Serin bir Ekim akşamı, Annandale’e, Mu Meson arşivlerine doğru yola çıkıyoruz. Buraya ikinci gelişimiz, o yüzden yolu bulmakta zorlanmıyoruz.* Mu Meson, Jay Katz ve Miss Death adlarıyla tanınan bir çiftin işlettiği bir sinema kulübü. Sidney’in güzide underground mekanlarından biri. Bizim gibi Öteki Sinema/Kültür sevenler için haftanın her günü bir etkinlikleri var. Film gösterimleri dışında Annandale’in yerel barlarından birinde her çarşamba günü “Texas Chaninsaw Trivia” adı altında bir bilgi yarışması düzenliyorlar, bazı temalı partiler veriyorlar,** ayrıca isteyenler Miss Death’in örgü kulübüne katılıp, ‘iç organları fırlamış fare’ gibi desenler yapmayı öğrenebiliyor.
Bu akşamın programı “Australia’s NASTIEST Short Film FESTERval” (Avustralya’nın en NAHOŞ Kısa Film FestİLTİHABI?!!) olarak bilinen ve kısa korku, bilim kurgu, bad taste (kötü zevk) vs filmlere yer veren gezici festival Trasharama A-Go-Go’nun Dick Dale retrospektifi bölümüne iştirak etmek. Dick Dale, Güney Avustralya eyaletinin başkenti Adelaide’deki punk camiasının tanınmış simalarından ve son 13 senedir Trasharama A-Go-Go festivalinin organizatörlüğünü üstleniyor. Kendisi de ilk filmini 1993’te yerel punk gruplarından arkadaşlarıyla birlikte yapmış ve o günden bu yana trash, lo-fi, punk estetikli filmler yapmaya devam ediyor.

**Çıkarılan Veriler:**
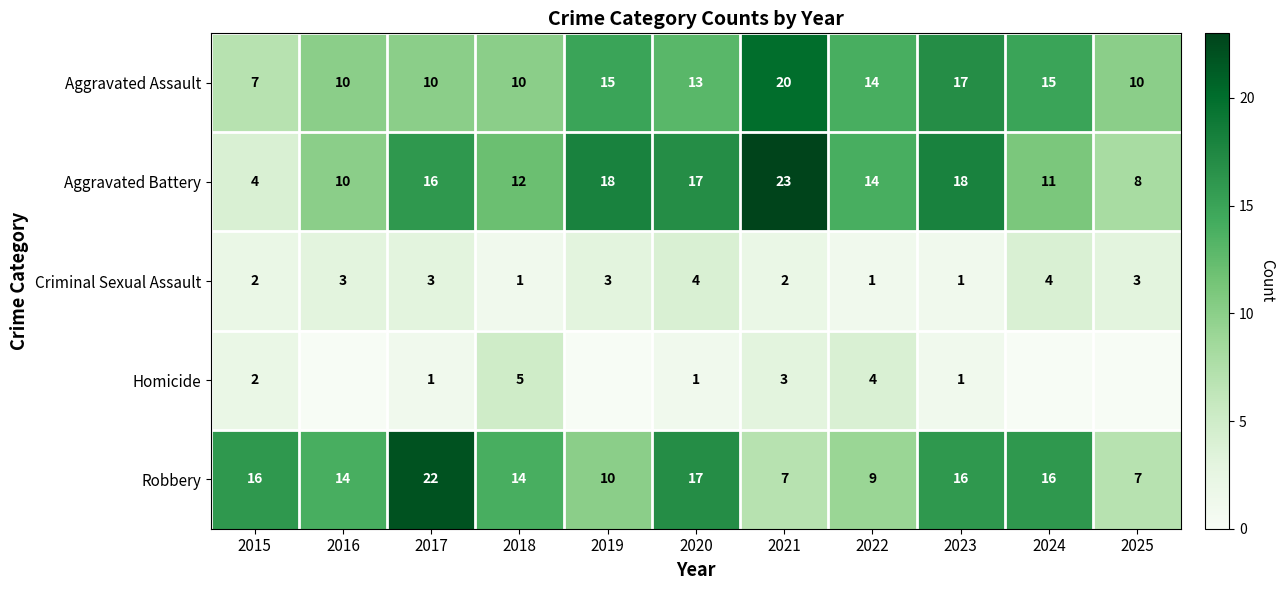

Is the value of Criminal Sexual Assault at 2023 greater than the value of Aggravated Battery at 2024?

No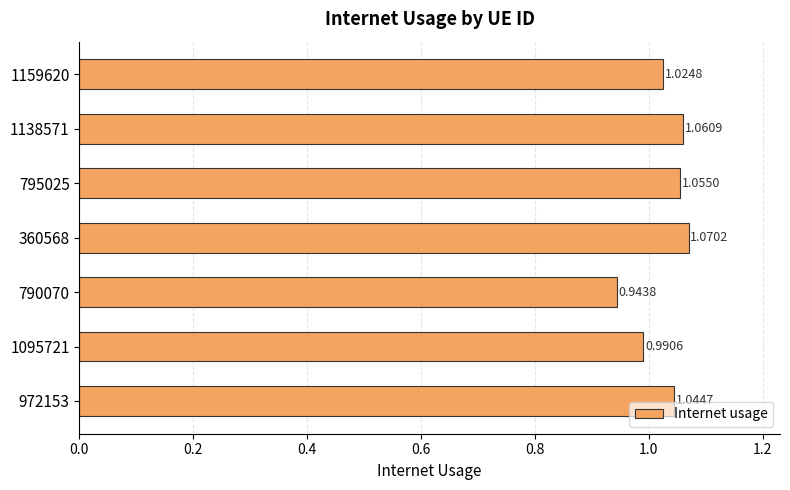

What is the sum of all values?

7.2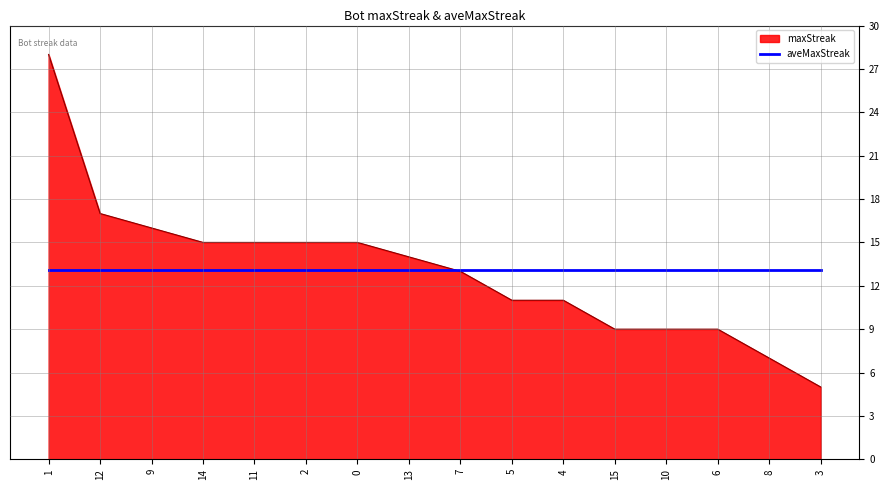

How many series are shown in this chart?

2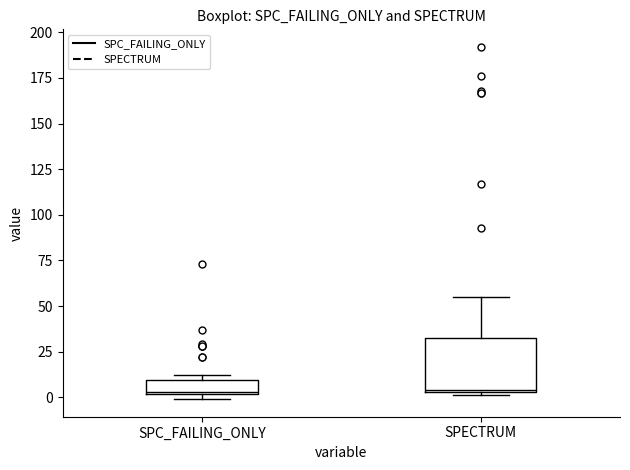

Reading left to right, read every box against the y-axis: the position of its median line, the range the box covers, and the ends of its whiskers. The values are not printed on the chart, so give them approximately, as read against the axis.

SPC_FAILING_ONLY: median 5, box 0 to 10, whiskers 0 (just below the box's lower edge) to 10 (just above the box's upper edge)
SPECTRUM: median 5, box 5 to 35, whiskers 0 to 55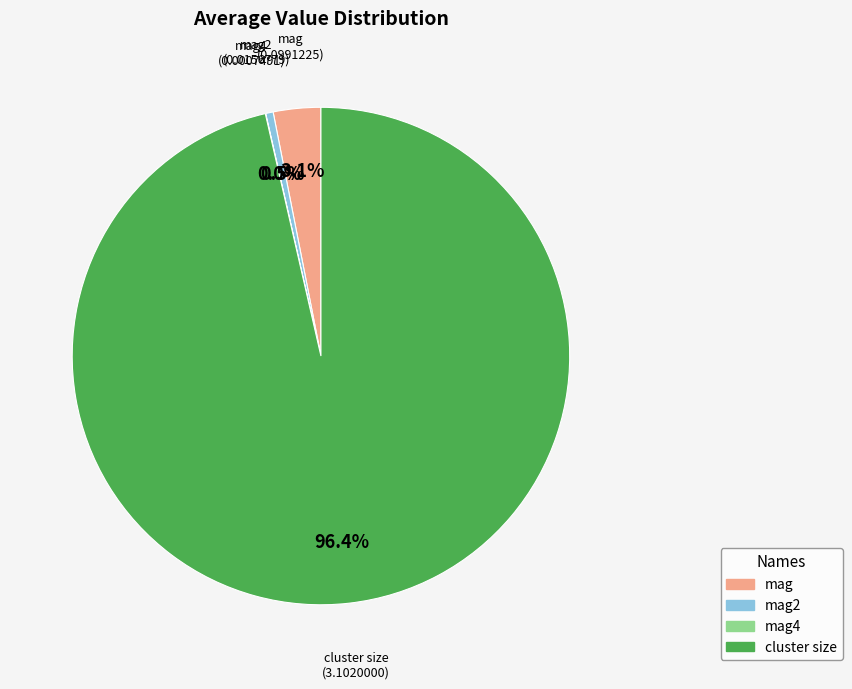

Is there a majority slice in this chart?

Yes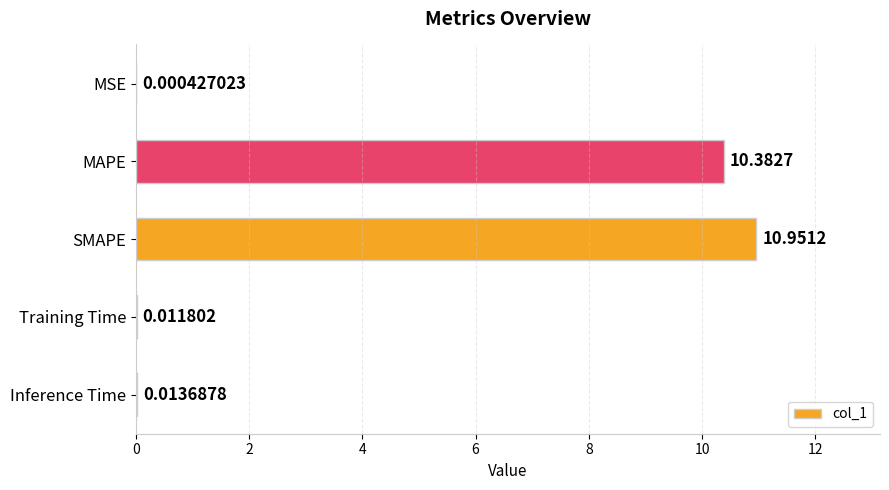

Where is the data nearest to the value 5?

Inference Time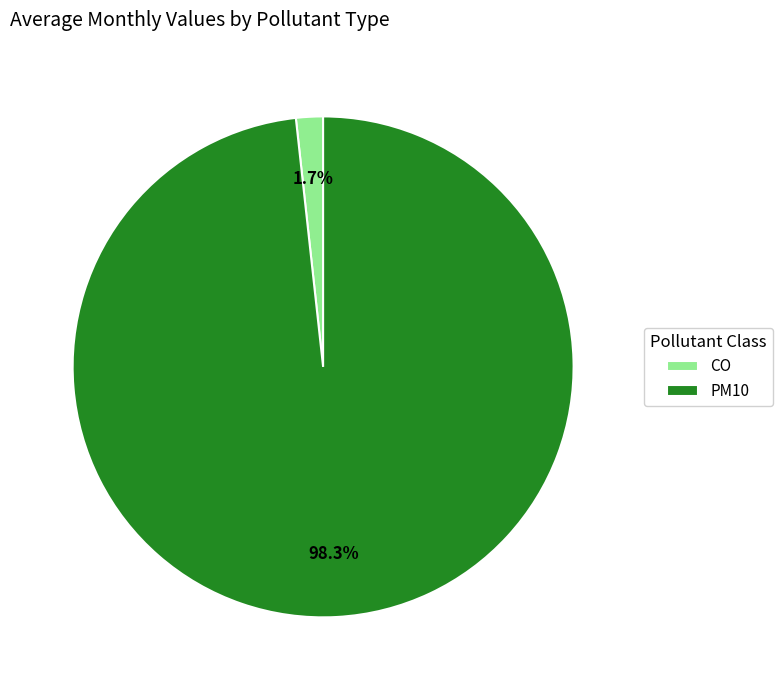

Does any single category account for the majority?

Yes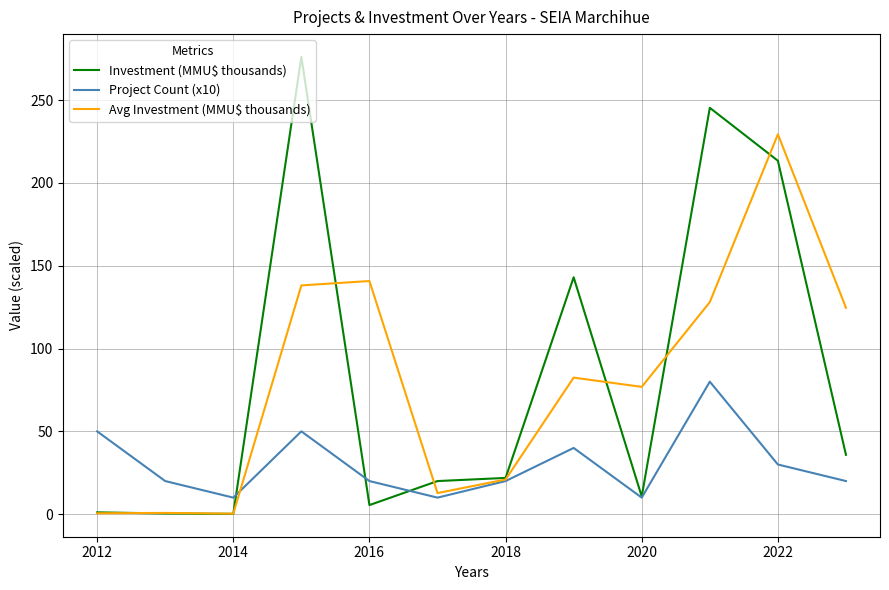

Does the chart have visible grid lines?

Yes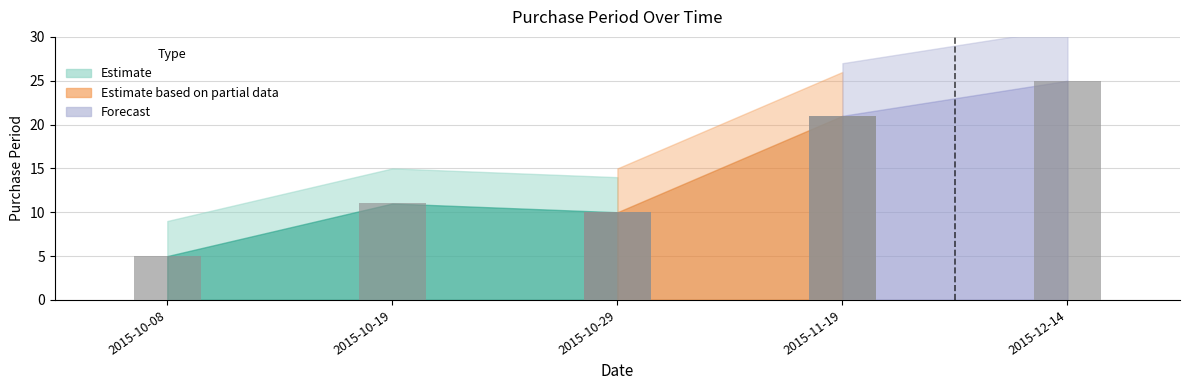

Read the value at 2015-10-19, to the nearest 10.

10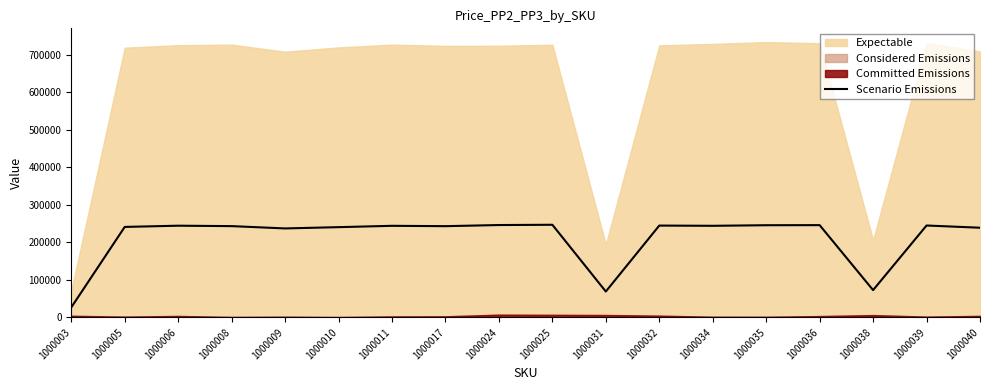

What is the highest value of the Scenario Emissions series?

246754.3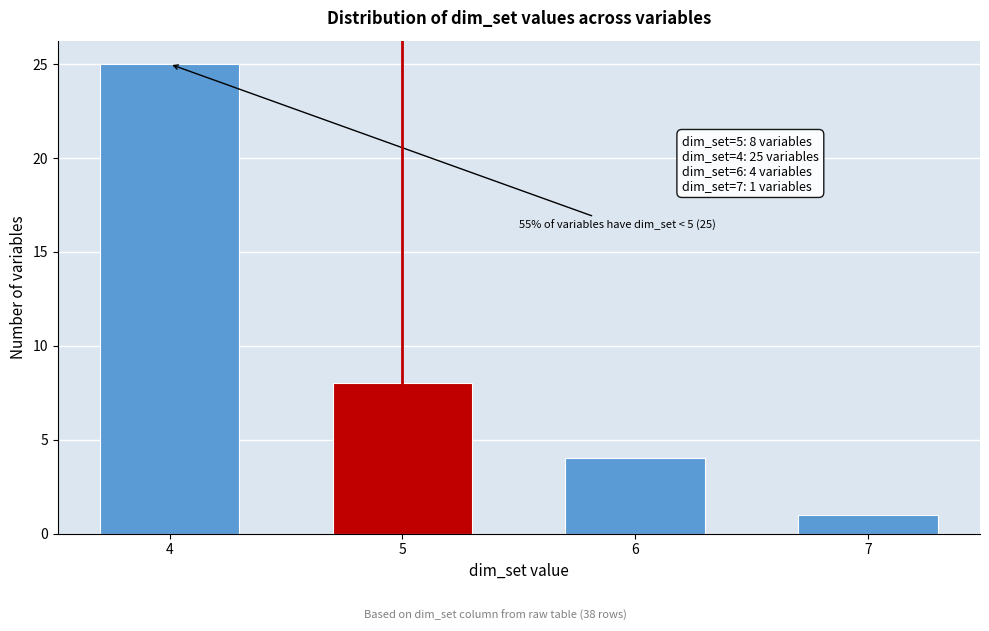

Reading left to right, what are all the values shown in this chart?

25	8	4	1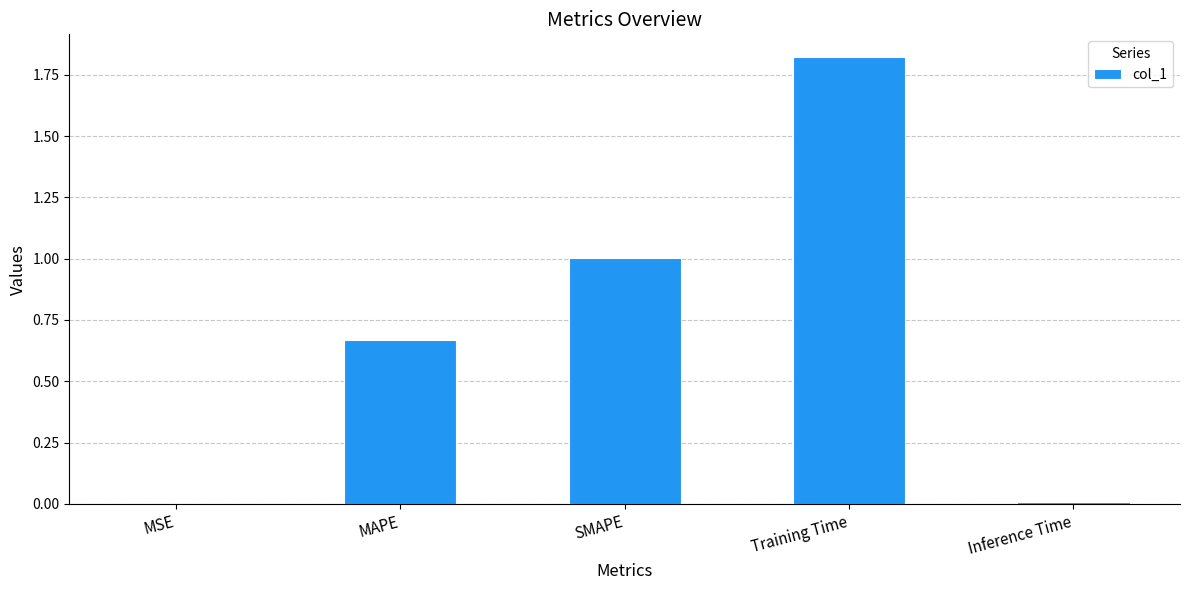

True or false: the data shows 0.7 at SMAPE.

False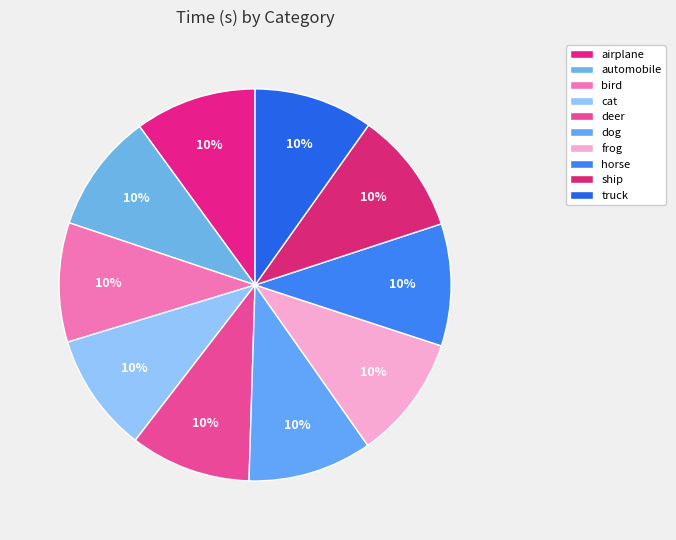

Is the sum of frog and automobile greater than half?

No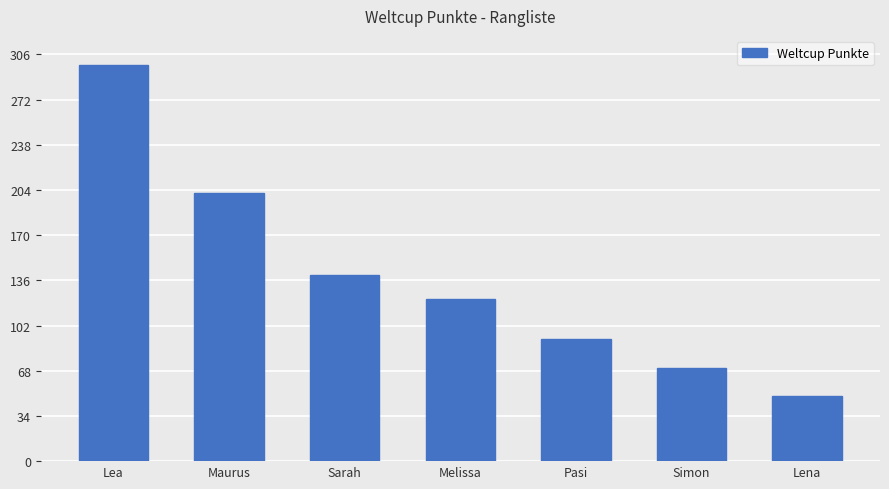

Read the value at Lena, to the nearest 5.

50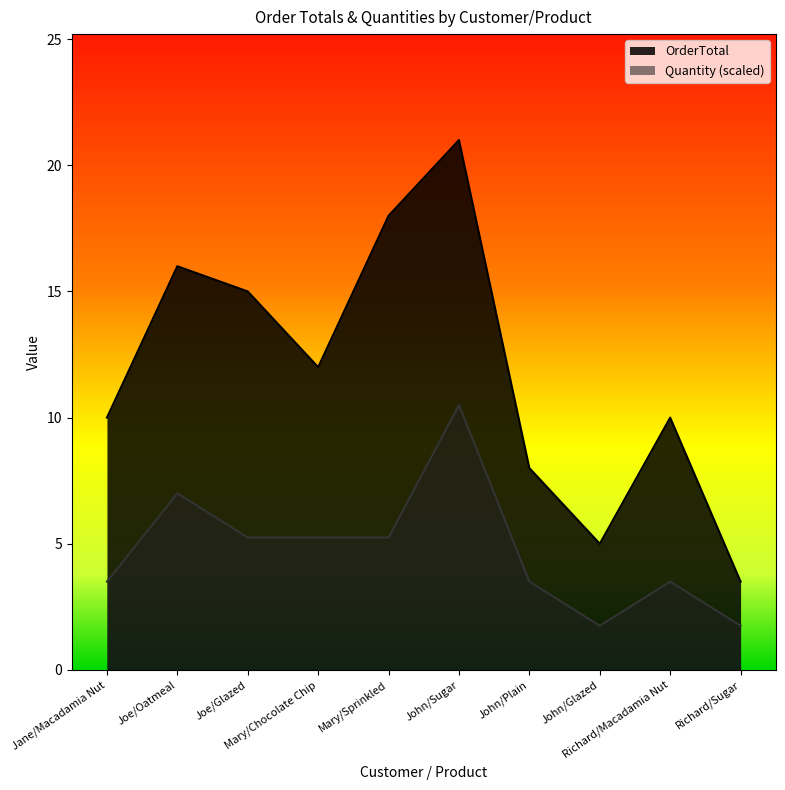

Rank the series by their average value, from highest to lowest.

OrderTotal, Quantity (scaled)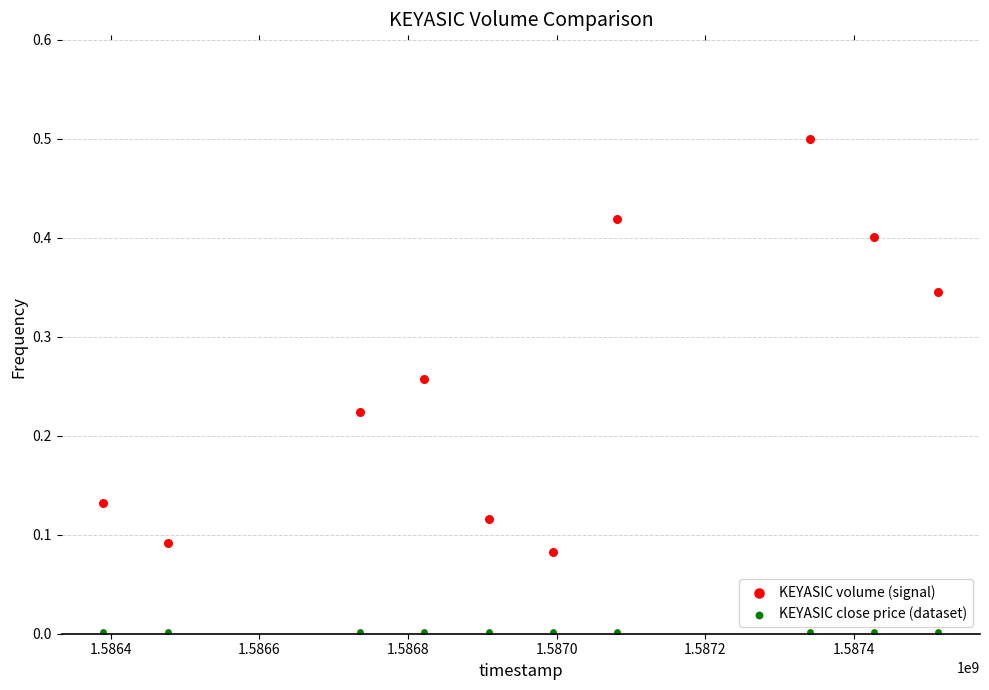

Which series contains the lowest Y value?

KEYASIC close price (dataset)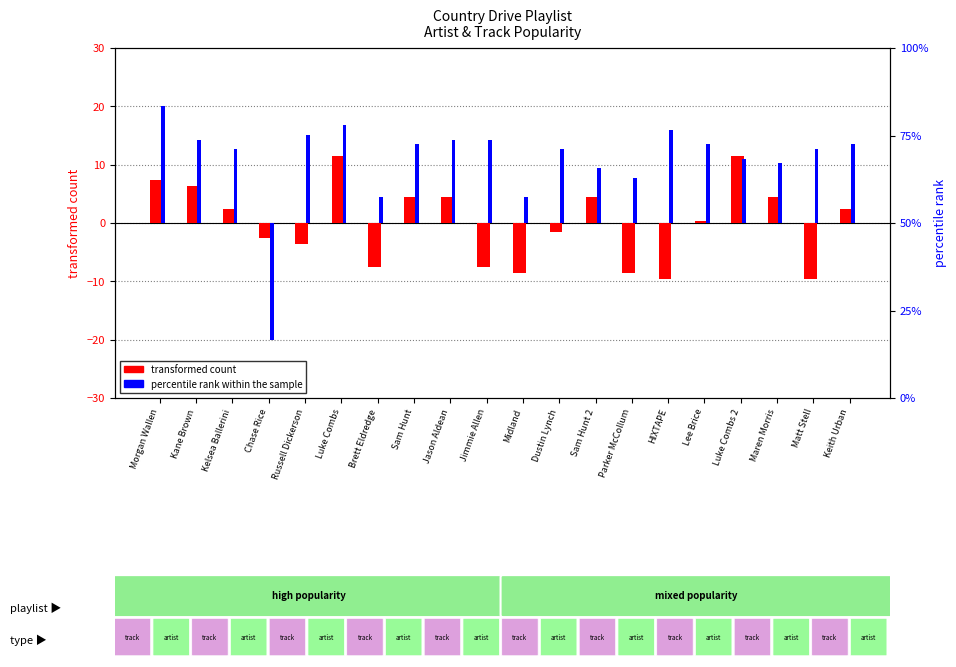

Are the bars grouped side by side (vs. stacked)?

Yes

**Görev 1:** Mu Meson sinema kulübünü anlatan metne göre kulübü işleten çift hangi adlarla tanınmaktadır?
**Görev 2:** Mu Meson sinema kulübünü anlatan metni kaldığı yerden sürdürünüz.
Kayıtlar, metinden ayrı ve bağımsız bir malzemedir.

**Beklenen Yanıt 1:** Jay Katz ve Miss Death adlarıyla tanınmaktadır.

**Beklenen Yanıt 2:**
Mu Meson Arşivlerinin merdivenlerini tırmanıyoruz ağır ağır. Jay Katz ve Dick Dale kapının önünde muhabbet ediyorlar. Bizi görünce “merhaba” diyorlar ve Jay Katz bizi içeri alıyor. İlk gelenler biziz. Bu eski depodan bozma, içi eski film kutuları, totemler, heykeller, eski sirk afişleri ve envai çeşit tuhaflıkla dolu küçük sinema salonunda, bulduğumuz en rahat kanepeye yerleşiyoruz ve perdedeki Emergency Broadcast Network imzalı video işlerini izlemeye koyuluyoruz.
Yavaş yavaş başka insanlar da gelmeye başlıyor. Toplam 18-20 kişiyi buluyoruz ve nihayet Dick ve Jay akşamın programını sunmaya başlıyorlar: Dünyanın ilk Dick Dale Retrospektifi!
Ilk olarak yapımı halen süren Australian Trash adlı Daniel Knight imzalı belgeselden bir bölüm izliyoruz (bu da filmin dünya prömiyeri oluyor). Belgesel Trasharama A-Go-Go festivaline ve Dick Dale’in filmlerine odaklanıyor. Dick Dale’in çevresindeki Jerome Cocksmith (yönetmen), Barry Cree (aktör) ve Mike Nichols (makyaj ve efekt uzmanı) gibi kimi diğer sinemacılarla ve başka marjinal tiplerle röportajlara yer veriliyor. Mark Hartley’in Avustralya’nın istismar filmleri hakkındaki belgeseli Not Quite Hollywood: The Wild, Untold Story of Ozploitation’ın geçen sene aldığı iyi eleştirileri göz önünde bulundurursak Australian Trash belgeselinin zamanlamasının yerinde olduğunu söylemek mümkün.
Australian Trash’ten sonra Dick, kendi filmlerini göstermeye başlıyor. Bunların ilki 1996 tarihli Space Yobbyssey. Oyuncak figürlerin oynatılması ve seslendirilmesiyle çekilmiş olan film, Dünya’dan Mars’a giden bir Avustralyalı çiftin, barbekü ve seks gibi aktivitelerle bir Marslı’yı çileden çıkarması ve akabinde Marslı’nın gazabına uğramasını anlatıyor. Bütçesiz olarak çekilen bu filmin ilhamı, Thunderbirds’den gelmiş.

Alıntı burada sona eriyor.